# EXERCISE DESCRIPTION
Rewrite the lines below, substituting "stainless steel gas range" for every occurrence of "stainless steel electric range" and leaving everything else as it stands. Leave the pictures out of your answer.

[Saved data entries]
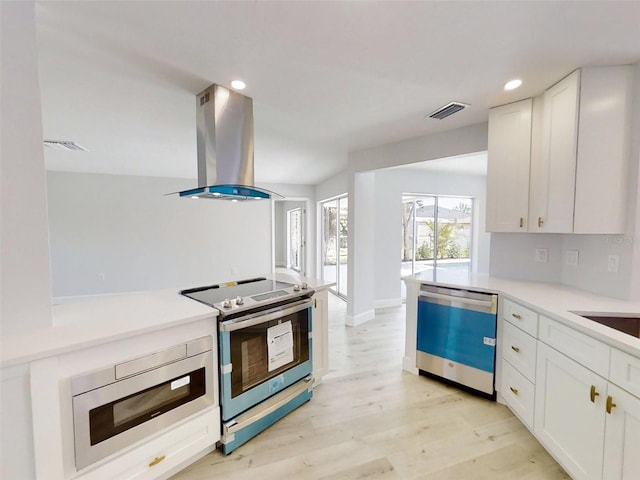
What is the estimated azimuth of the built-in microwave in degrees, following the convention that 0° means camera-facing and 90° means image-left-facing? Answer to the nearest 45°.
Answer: approximately 315°

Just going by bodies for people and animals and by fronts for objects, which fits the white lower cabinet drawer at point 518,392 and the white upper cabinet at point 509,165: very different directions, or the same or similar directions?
same or similar directions

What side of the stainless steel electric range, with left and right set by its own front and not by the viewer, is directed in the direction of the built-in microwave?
right

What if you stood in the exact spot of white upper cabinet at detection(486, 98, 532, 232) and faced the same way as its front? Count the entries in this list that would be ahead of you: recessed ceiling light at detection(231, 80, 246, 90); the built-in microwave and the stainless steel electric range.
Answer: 3

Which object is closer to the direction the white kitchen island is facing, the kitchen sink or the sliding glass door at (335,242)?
the kitchen sink

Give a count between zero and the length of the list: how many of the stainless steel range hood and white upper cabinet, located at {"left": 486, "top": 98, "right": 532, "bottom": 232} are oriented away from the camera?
0

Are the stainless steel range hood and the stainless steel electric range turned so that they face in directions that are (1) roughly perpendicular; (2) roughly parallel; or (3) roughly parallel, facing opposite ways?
roughly parallel

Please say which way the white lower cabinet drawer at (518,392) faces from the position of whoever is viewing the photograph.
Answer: facing the viewer and to the left of the viewer

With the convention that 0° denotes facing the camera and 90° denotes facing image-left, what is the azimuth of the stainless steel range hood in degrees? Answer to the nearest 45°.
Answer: approximately 315°

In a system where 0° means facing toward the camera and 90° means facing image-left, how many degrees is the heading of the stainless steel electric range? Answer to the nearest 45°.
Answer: approximately 315°
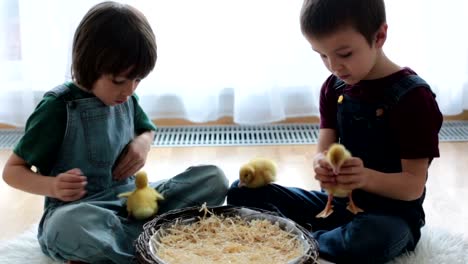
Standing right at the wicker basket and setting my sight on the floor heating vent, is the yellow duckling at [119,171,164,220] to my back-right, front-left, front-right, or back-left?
front-left

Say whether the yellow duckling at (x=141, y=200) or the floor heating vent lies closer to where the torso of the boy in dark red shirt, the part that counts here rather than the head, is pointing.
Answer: the yellow duckling

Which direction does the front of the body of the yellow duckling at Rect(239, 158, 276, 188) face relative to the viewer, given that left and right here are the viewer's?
facing the viewer and to the left of the viewer

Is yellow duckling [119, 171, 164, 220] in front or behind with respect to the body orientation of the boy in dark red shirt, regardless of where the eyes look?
in front

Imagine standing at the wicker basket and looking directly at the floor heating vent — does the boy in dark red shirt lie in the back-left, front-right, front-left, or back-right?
front-right

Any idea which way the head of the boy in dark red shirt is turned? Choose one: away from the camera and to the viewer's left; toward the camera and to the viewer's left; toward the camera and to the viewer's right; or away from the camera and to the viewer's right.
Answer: toward the camera and to the viewer's left

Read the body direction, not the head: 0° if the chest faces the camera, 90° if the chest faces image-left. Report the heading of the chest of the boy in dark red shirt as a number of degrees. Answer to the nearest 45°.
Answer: approximately 45°
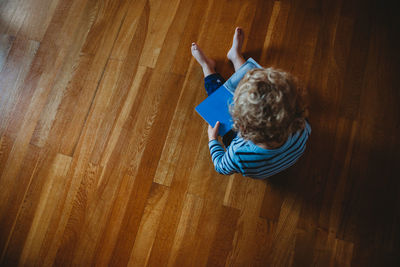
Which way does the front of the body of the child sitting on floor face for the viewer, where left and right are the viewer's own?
facing away from the viewer and to the left of the viewer

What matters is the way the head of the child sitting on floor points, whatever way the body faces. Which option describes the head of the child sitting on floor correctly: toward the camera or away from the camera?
away from the camera
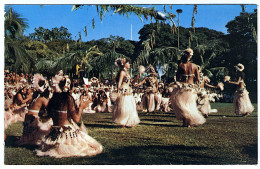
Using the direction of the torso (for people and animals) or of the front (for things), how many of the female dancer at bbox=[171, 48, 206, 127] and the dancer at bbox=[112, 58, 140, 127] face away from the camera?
1

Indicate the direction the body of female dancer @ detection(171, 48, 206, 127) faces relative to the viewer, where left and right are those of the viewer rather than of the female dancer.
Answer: facing away from the viewer

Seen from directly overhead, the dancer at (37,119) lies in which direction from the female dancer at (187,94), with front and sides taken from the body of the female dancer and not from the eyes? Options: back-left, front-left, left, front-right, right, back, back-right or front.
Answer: back-left

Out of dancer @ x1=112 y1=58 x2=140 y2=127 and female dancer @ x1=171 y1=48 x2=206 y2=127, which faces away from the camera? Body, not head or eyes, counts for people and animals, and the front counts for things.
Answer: the female dancer

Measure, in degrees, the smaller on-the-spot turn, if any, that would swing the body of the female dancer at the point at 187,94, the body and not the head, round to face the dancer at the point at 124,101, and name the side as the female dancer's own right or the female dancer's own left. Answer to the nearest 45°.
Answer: approximately 90° to the female dancer's own left

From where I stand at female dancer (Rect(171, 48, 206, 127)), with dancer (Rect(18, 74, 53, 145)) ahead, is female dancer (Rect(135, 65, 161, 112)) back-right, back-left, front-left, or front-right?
back-right
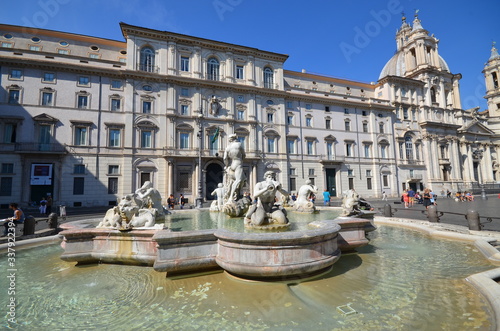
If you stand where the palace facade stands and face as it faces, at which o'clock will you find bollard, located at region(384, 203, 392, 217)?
The bollard is roughly at 12 o'clock from the palace facade.

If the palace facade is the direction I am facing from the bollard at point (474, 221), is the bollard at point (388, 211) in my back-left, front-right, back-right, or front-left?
front-right

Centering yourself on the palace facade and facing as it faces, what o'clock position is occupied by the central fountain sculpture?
The central fountain sculpture is roughly at 1 o'clock from the palace facade.

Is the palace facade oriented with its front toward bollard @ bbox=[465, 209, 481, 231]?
yes

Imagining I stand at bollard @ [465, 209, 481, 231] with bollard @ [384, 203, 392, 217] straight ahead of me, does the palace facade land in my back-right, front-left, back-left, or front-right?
front-left

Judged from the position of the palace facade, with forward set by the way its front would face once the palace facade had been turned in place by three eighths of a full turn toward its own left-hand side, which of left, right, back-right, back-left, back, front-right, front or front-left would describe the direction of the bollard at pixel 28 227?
back

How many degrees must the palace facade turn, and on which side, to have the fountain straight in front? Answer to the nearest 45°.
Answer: approximately 45° to its right
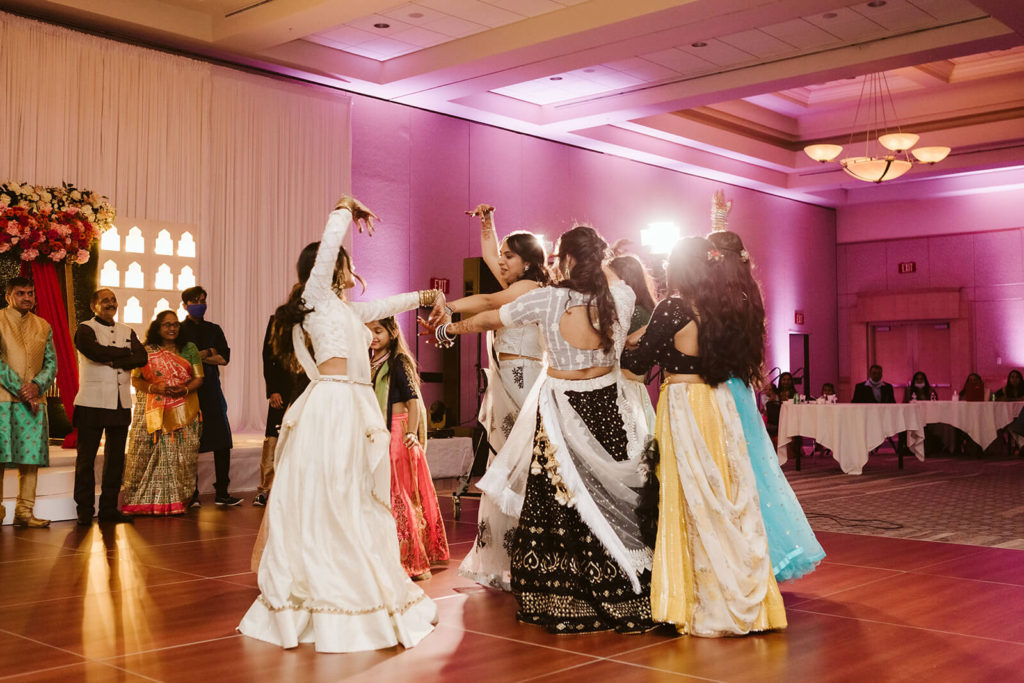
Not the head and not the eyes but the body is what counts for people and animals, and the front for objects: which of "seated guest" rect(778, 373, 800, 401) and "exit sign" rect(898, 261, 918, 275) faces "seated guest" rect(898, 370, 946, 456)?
the exit sign

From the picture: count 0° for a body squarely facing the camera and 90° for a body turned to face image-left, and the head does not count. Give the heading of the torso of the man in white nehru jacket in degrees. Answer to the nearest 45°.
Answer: approximately 315°

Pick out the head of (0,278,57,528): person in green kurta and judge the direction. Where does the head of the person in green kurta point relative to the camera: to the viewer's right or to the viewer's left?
to the viewer's right

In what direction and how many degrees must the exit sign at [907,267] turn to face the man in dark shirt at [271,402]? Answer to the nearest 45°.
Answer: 0° — it already faces them

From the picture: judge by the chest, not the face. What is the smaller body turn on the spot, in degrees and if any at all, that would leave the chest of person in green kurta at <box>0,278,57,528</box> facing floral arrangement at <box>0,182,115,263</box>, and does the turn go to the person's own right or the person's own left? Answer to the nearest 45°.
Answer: approximately 135° to the person's own left

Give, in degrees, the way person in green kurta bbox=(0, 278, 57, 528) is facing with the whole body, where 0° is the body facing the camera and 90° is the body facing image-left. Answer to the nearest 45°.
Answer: approximately 315°
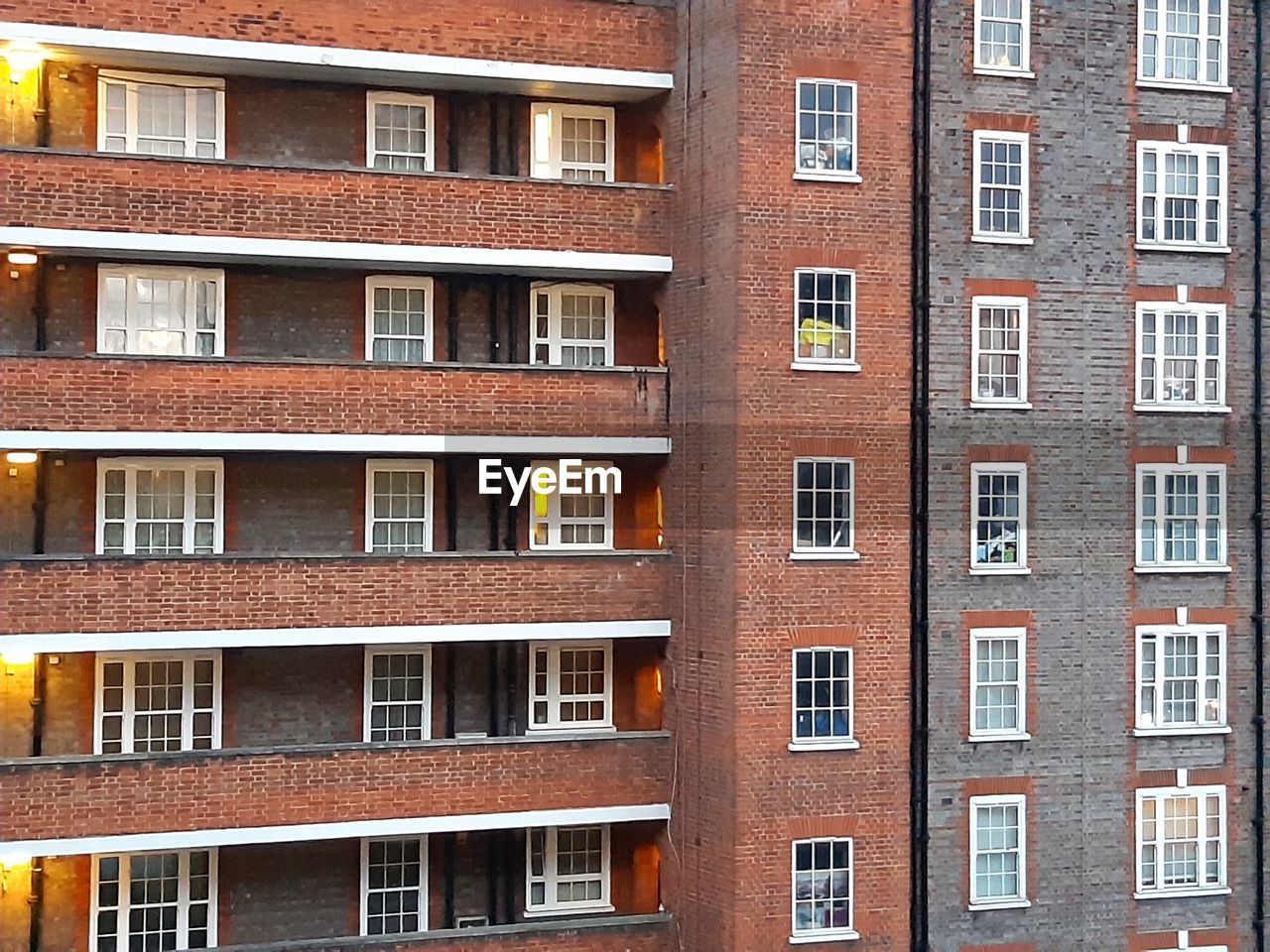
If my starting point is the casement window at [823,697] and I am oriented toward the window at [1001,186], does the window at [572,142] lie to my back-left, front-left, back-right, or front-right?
back-left

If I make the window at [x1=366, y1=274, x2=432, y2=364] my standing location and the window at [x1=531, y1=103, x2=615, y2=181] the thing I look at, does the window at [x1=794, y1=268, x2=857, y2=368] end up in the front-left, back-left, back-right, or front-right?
front-right

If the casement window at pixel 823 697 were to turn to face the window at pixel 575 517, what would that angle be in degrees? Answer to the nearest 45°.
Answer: approximately 90° to its right

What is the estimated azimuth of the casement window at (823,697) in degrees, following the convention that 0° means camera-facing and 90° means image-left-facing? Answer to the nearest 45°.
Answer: approximately 0°
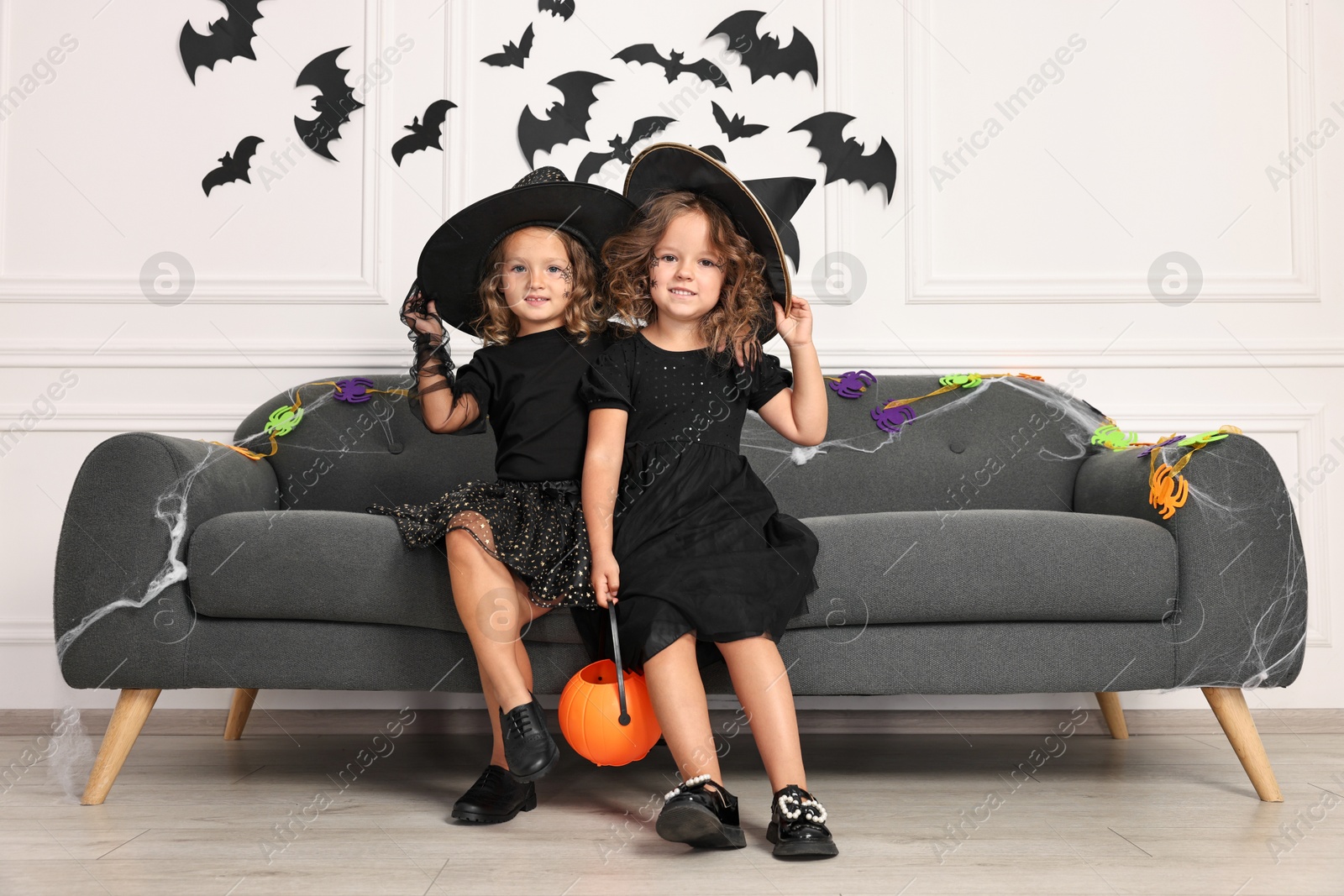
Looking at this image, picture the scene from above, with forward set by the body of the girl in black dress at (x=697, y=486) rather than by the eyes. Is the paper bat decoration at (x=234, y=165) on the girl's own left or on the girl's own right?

# OUTPUT FOR THIS EXERCISE
What is the estimated azimuth of the built-in microwave in degrees, following the convention that 0° means camera-facing and 90° means image-left-facing? Answer to the nearest 45°.
Answer: approximately 315°

Just going by bodies for people and animals and by fronts for objects, which fits the white lower cabinet drawer at point 518,392 and the white upper cabinet at point 509,165: very different directions, or the same or similar directions?
same or similar directions

What side of the stainless steel gas range, with left and right set by its own front and not by the viewer, is directed in the direction of the built-in microwave?
right

What if you stood in the exact spot of white upper cabinet at detection(486, 98, 532, 232) and faced the same way as its front? Count the entries in this list that would be ahead of you: recessed ceiling light at detection(231, 80, 246, 90); the built-in microwave and the stainless steel gas range.
Answer: 3

Which object is closer to the direction the white kitchen island is facing, the kitchen sink or the sliding glass door at (335,242)?
the kitchen sink

Give a count between zero and the length of the list: how many of the stainless steel range hood and white upper cabinet, located at {"left": 486, "top": 98, "right": 532, "bottom": 232} are oriented away from the camera?
0

Are the stainless steel range hood and the stainless steel gas range turned so that they face in directions that are (1) roughly perpendicular; (2) roughly parallel; or (3) roughly parallel, facing opposite ways?
roughly parallel

Please say which way the white lower cabinet drawer at (518,392) faces from the position of whoever is viewing the photograph.
Answer: facing the viewer and to the left of the viewer

With the convention that 0° denotes facing the camera and 90° denotes facing image-left, what is the azimuth of the stainless steel range hood in degrees? Answer to the nearest 45°.
Answer: approximately 315°

In a system where 0° means facing toward the camera and 90° means facing image-left, how many degrees is the heading of the stainless steel gas range? Answer to the nearest 45°.
Answer: approximately 315°
Standing right at the wicker basket and setting my sight on the floor heating vent, is the yellow duckling at [119,171,164,220] to my back-right, front-left, front-right, or back-left?
front-left

Say whether the yellow duckling at (x=141, y=200) or the floor heating vent lies closer to where the torso of the boy in dark red shirt, the part that counts here rather than the head, is pointing.
Answer: the yellow duckling

Which direction does the front of the body of the yellow duckling at Rect(239, 158, 276, 188) face relative to the viewer, given that left and right here are the viewer's?
facing the viewer and to the left of the viewer

Is yellow duckling [119, 171, 164, 220] in front or behind with respect to the body orientation of the boy in dark red shirt, regardless of where the eyes look?
in front

Imagine standing at the wicker basket and looking directly at the floor heating vent — does the boy in dark red shirt lie in the back-left, front-right, front-left, or back-right?
front-right

Any idea which way the head of the boy in dark red shirt is turned? Choose one: away from the camera and to the viewer's left; toward the camera and to the viewer's left; toward the camera and to the viewer's right; or away from the camera and to the viewer's right.
Answer: toward the camera and to the viewer's left

Read the body direction, not the head: 0° if the chest faces the camera, 90° if the chest faces image-left. Report the heading of the chest of the boy in dark red shirt as a number of degrees. Answer to the nearest 45°.
Answer: approximately 45°
Which way does the front of the body of the child sitting on floor face for the viewer, where left and right are the viewer's own?
facing away from the viewer and to the left of the viewer

What matters is the way the head of the child sitting on floor points, whatever way the body faces. Which option describes the head of the child sitting on floor correctly: toward the camera or away from the camera?
away from the camera
Using the direction of the torso (for people and animals) or of the front (for things), how many of the female dancer at bbox=[171, 48, 206, 127] and the dancer at bbox=[112, 58, 140, 127] face away from the camera?
1

Indicate the direction the body of female dancer @ detection(171, 48, 206, 127) faces relative to the viewer, where left and right are those of the viewer rather than of the female dancer.
Answer: facing away from the viewer

Seen from directly overhead, the dancer at (37,119) lies in which direction from the female dancer at (187,94), with front and sides taken from the body of the female dancer and not from the eyes? Options: back-left, front-left, left, front-right, right, back, back-right or front.
Answer: back-left

Out of dancer @ x1=112 y1=58 x2=140 y2=127 and female dancer @ x1=171 y1=48 x2=206 y2=127, which faces away from the camera? Body, not head or eyes, counts for people and animals, and the front counts for things.
Answer: the female dancer

Measure, in degrees, the smaller on-the-spot turn, if any, that would swing the body of the female dancer at the point at 187,94, the body and not the head, round to face the dancer at the point at 124,101, and name the side as the female dancer's own right or the female dancer's own left. Answer to the nearest 45°.
Answer: approximately 90° to the female dancer's own left

From where I stand at female dancer (Rect(171, 48, 206, 127)), with dancer (Rect(18, 74, 53, 145)) ahead, is female dancer (Rect(135, 65, 161, 112)) back-right, back-left, front-left, or front-right?
back-right
If you stand where the palace facade stands and face as it faces, at which o'clock will you find bollard, located at region(384, 203, 392, 217)?
The bollard is roughly at 12 o'clock from the palace facade.

If the palace facade is the direction I am facing from the bollard at point (474, 221), is the bollard at point (388, 211) in my back-left, front-right, back-right, or front-left?
front-right

Centering yourself on the palace facade and facing as it faces, what o'clock position is occupied by the central fountain sculpture?
The central fountain sculpture is roughly at 1 o'clock from the palace facade.

Is the palace facade oriented with its front toward bollard @ bbox=[465, 209, 481, 231]?
yes

Imagining I stand at bollard @ [465, 209, 481, 231] with bollard @ [384, 203, 392, 217] straight ahead of me, does the palace facade land in my back-right, front-left, back-left, or front-right?
front-left

Judged from the position of the palace facade, with forward set by the way its front would face once the palace facade had been turned in place by three eighths of a full turn toward its own left-hand side, which of left, right, back-right, back-left, back, front-right, front or front-left would describe the direction of the bollard at pixel 28 227?
back

How many degrees must the palace facade turn, and on which side, to have the fountain straight in front? Answer to the nearest 45°.
Answer: approximately 45° to its right
Not the head and not the eyes but the body is what counts for people and animals, and the front for objects: which of "seated guest" rect(778, 373, 800, 401) and "exit sign" rect(898, 261, 918, 275) faces "seated guest" rect(898, 370, 946, 456)?
the exit sign

From the picture: count 0° for a body squarely facing the camera and 90° for a body turned to face image-left, and the head does not count. Give the heading of the torso of the man in white nehru jacket in degrees. Answer to the nearest 45°.
Answer: approximately 315°

Pick out the head of (0,278,57,528): person in green kurta and judge the direction. Where does the head of the person in green kurta point relative to the camera: to the viewer's right or to the viewer's left?
to the viewer's right

In what direction and how many degrees must the exit sign at [907,267] turn to face the man in dark shirt at [271,402]? Answer to the nearest 45°.
Answer: 0° — it already faces them

From the picture: judge by the chest, not the face. What is the smaller body turn on the spot, in degrees and if any at all, that would leave the chest of person in green kurta at <box>0,278,57,528</box> facing floral arrangement at <box>0,182,115,263</box>, and does the turn go to the person's own right or the person's own left? Answer to the nearest 45°.
Answer: approximately 135° to the person's own left

Give, in degrees, the way person in green kurta bbox=(0, 278, 57, 528) is facing with the whole body, where 0° is the body facing the camera and 90° is the body facing image-left. Answer to the nearest 45°.
Answer: approximately 315°
If my starting point is the casement window at [823,697] and I am oriented toward the window at [1001,186], does the window at [572,142] lie to my back-left, front-left, back-right, or front-right?
back-left

If I make the window at [x1=366, y1=274, x2=432, y2=364] my standing location and the window at [x1=531, y1=103, x2=615, y2=181] the thing I look at, does the window at [x1=794, y1=268, x2=857, y2=368] end up in the front-left, back-left, back-right, or front-right?
front-right

If the casement window at pixel 823 697 were to turn to face the window at pixel 575 517, what would that angle be in degrees? Answer to the nearest 45°.
Answer: approximately 90° to its right

What is the estimated azimuth of the casement window at (823,697) in degrees, following the convention that 0° means camera-facing and 90° means image-left-facing? Answer to the nearest 45°.
Answer: approximately 0°
Looking at this image, picture the scene from above, with forward set by the body of the girl in black dress at (x=697, y=486) rather than by the eyes. Is the paper bat decoration at (x=234, y=165) on the girl's own left or on the girl's own right?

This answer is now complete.